19. Menyalahkan Orang Lain

174 9 0
                                    

Ketika pangeran menunjuk Psyche untuk meninggalkan kamar tidur, dia pikir itu untuk membawa Rachel. Dengan terburu-buru, Psyche meninggalkan ruangan, dan sang pangeran, dengan tatapan penuh kasih di matanya, berbicara dengannya, dengan hati-hati memilih kata-katanya, mulai mengatakan hal-hal yang ingin ia katakan selama ini.

"The Duke... telah meminta Anda kembali sejak Anda menghilang. Tapi sepertinya tidak benar bertemu dengannya sebelum kau bangun. Aku menolak permintaannya sampai hari ini."
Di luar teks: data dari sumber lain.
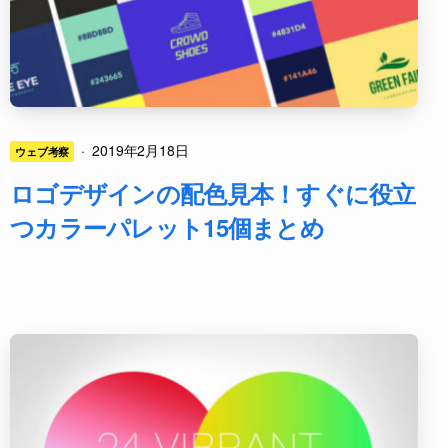
·
2019年2月18日
ウェブ考察
ロゴデザインの配色見本！すぐに役立
つカラーパレット15個まとめ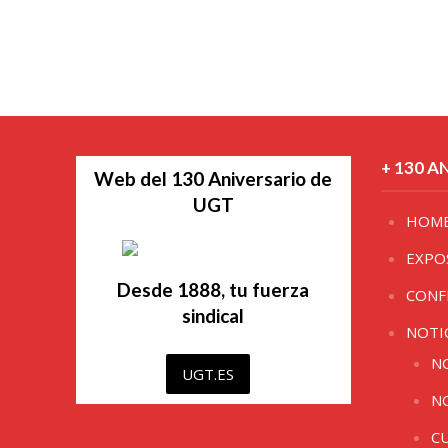
+ 130 A
Web del 130 Aniversario de
UGT
HOM
EXPO
Desde 1888, tu fuerza
CONF
sindical
NOTI
N
UGT.ES
N
C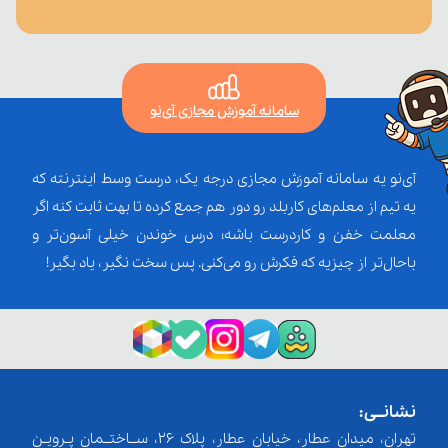
سامانه آموزش مجازی آی‌نو
آی‌نو یه سامانه آموزش مجازی درجه یک، درست وسط اینترنته که
یه تیم از معلم‌‌های کاربلد رو دور هم جمع کرده تا بهت ثابت کنه اگر
معلمت خفن و کاردرست باشه؛ درس خوندن خیلی آسون‌تر و
باحال‌تر از چیزیه که فکرش رو می‌کنی. پس سخت نگیر، یاد بگیر!
نشانــی:
تهران، میدان عطار، خیابان عطار، پلاک 26، ســاختــمان پـرویـن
Di bagian di mana ia berkata, 'Aku harus bertemu Duke,' ia melirik reaksi Psyche sekali lagi.

“…”

Ketika Psyche tidak mengatakan apa-apa, sang pangeran, merasa malu, menggaruk hidungnya dengan ekspresi bingung.
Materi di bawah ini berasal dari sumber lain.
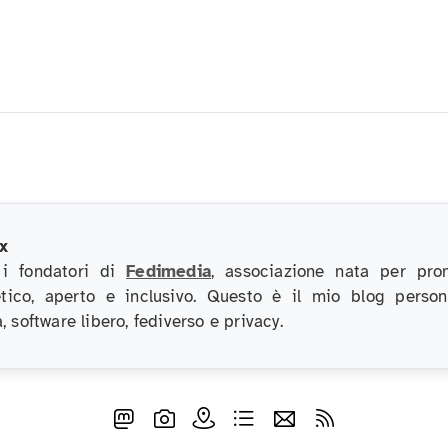
x
 i fondatori di
Fedimedia
, associazione nata per pro
etico, aperto e inclusivo. Questo è il mio blog perso
, software libero, fediverso e privacy.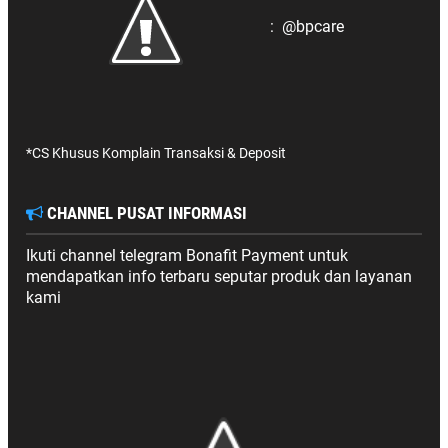
:
@bpcare
*CS Khusus Komplain Transaksi & Deposit
CHANNEL PUSAT INFORMASI
Ikuti channel telegram Bonafit Payment untuk
mendapatkan info terbaru seputar produk dan layanan
kami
"Aku bukan Raja, jadi aku tidak bisa terus mengabaikan permintaan Duke tanpa batas waktu. Maafkan aku. Bahkan jika aku pangeran, aku tidak bisa hanya berpura-pura tidak menyadari Duke ... dalam situasi seperti ini. "

Pangeran benar-benar tidak menyukai situasi ini. Dia marah pada dirinya sendiri atas pilihan yang telah dia buat mengenai Psyche, karena dia tidak bisa bangga atas tindakannya di depan Duke. Tapi dia tidak bisa marah dengan Psyche. Semuanya telah menjadi hasil dari pilihan yang salah sendiri, dan dia tidak bisa menyalahkan orang lain.

Psyche menatap wajahnya diam-diam dan perlahan-lahan membuka mulutnya.

"Saya mengerti. Tidak apa-apa. Silakan temui dia. Aku akan pergi sebelum dia tiba."

Dengan tatapan tanpa emosi di matanya, Psyche berbicara tanpa intonasi dalam suaranya. Dia tidak peduli tentang sikap atau nada sang pangeran, dia bukan perhatiannya untuk memulai dengan. Sang pangeran, yang tahu bagaimana Psyche melihat dirinya sendiri, merasa sedih dan menutup mulutnya.

“…”

"Kapan menurutmu dia akan tiba di istana?"

Psyche bertanya.

"Sepertinya dia tinggal di ibukota. Tampaknya dia mendengar sesuatu. Sepertinya dia tahu kau di sini."

"...Aku akan pergi sebelum dia datang."

Psyche tegas dan dingin. Namun, ia akan bereaksi dengan cara yang sama tidak peduli dengan siapa ia berbicara. Dia tidak punya alasan untuk tinggal di sini lagi, dan dia juga tidak ingin bertemu Clint. Tapi pangeran, yang ragu-ragu, akhirnya membuka mulutnya dengan ekspresi bermasalah.

"mustHaruskah kau pergi?"

Pangeran tiba-tiba memiliki tatapan menyedihkan di matanya. Psyche tidak terlalu tergerak oleh sikapnya.

Tentu saja, sang pangeran sendiri tahu bahwa permintaan ini terpaksa diajukan.

Pengaturan mereka belum pernah disepakati dengan benar sejak awal.

Pangeran harus bertemu dengan dia dengan aman.

Jika itu terjadi, Psyche mungkin tidak kehilangan anaknya, dan dia mungkin tinggal di sisinya dan memenuhi janji yang mereka buat.

Tapi sekarang, kata-kata pangeran tidak memiliki kekuasaan atas Psyche.

Dan dia...

Tidak lagi ingin bertemu pangeran.

Karena kehilangan anaknya...

Dia tidak menyalahkannya.

Dia berharap dia bisa bertanya mengapa dia tidak datang tepat waktu, mengapa dia tidak menepati janji. Dia merasa dia bisa melakukan apa saja jika dia bisa menemukan anaknya. Tapi meskipun begitu, anaknya tidak akan kembali. Dia hanya ingin meninggalkan tempat ini. Rasa kehilangannya begitu luar biasa sehingga dia tidak bisa berbuat apa-apa.